Background
The population is aging on a global scale, triggering vulnerability for chronic multimorbidity, balance disorders, and falls. Falls with injuries are the main cause of accidental death in the elderly population, representing a relevant public health problem. Balance disorder is a major risk factor for falling and represents one of the most frequent reasons for health care demand. The use of information and communication technologies to support distance healthcare (eHealth) represents an opportunity to improve the access and quality of health care services for the elderly. In recent years, several studies have addressed the potential of eHealth devices to assess the balance and risk of falling of elderly people. Remote rehabilitation has also been explored. However, the clinical applicability of these digital solutions for elderly people with balance disorders remains to be studied.
Objective
The aim of this review was to guide the clinical applicability of eHealth devices in providing the screening, assessment, and treatment of elderly people with balance disorders, but without neurological disease.
Methods
A systematic review was performed in accordance with the PRISMA (Preferred Reporting Items for Systematic Reviews and Meta-Analysis) statement. Data were obtained through searching the PubMed, Google Scholar, Embase, and SciELO databases. Only randomized controlled trials (RCTs) or quasiexperimental studies (QESs) published between January 2015 and December 2019 were included. The quality of the evidence to respond to the research question was assessed using Joanna Briggs Institute (JBI) Critical Appraisal for RCTs and the JBI Critical Appraisal Checklist for QESs. RCTs were assessed using the Cochrane risk of bias tool.
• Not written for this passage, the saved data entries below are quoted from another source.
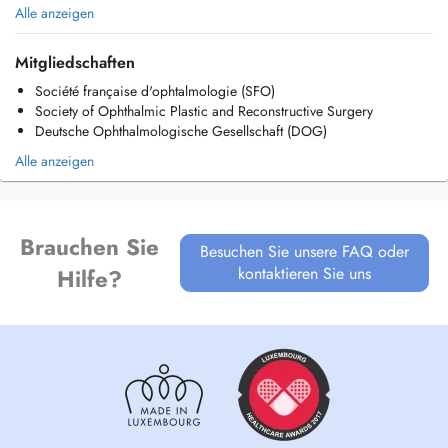
Pour tout type de CHIRURGIE n'hésitez pas de nous contacter par
Alle anzeigen
mail.
Mitgliedschaften
Rendez-vous pour les enfants à partir de 16 ans.
Société française d'ophtalmologie (SFO)
Tel +352 28 86 72
Society of Ophthalmic Plastic and Reconstructive Surgery
Mail:
contact@copp.lu
Deutsche Ophthalmologische Gesellschaft (DOG)
Alle anzeigen
Brauchen Sie
Besuchen Sie unsere FAQ oder
kontaktieren Sie uns
Hilfe?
We provide a narrative synthesis of the main outcomes from the included studies.
Results
Among 1030 unduplicated articles retrieved, 21 articles were included in this review. Twelve studies explored different technology devices to obtain data about balance and risk of falling. Nine studies focused on different types of balance exercise training. A wide range of clinical tests, functional scales, classifications of faller participants, sensor-based tasks, intervention protocols, and follow-up times were used. Only one study described the clinical conditions of the participants. Instrumental tests of the inner ear were neither used as the gold-standard test nor performed in pre and postrehabilitation assessments.
Conclusions
eHealth has potential for providing additional health care to elderly people with balance disorder and risk of falling. In the included literature, the heterogeneity of populations under study, methodologies, eHealth devices, and time of follow-up did not allow for clear comparison to guide proper clinical applicability. This suggests that more rigorous studies are needed.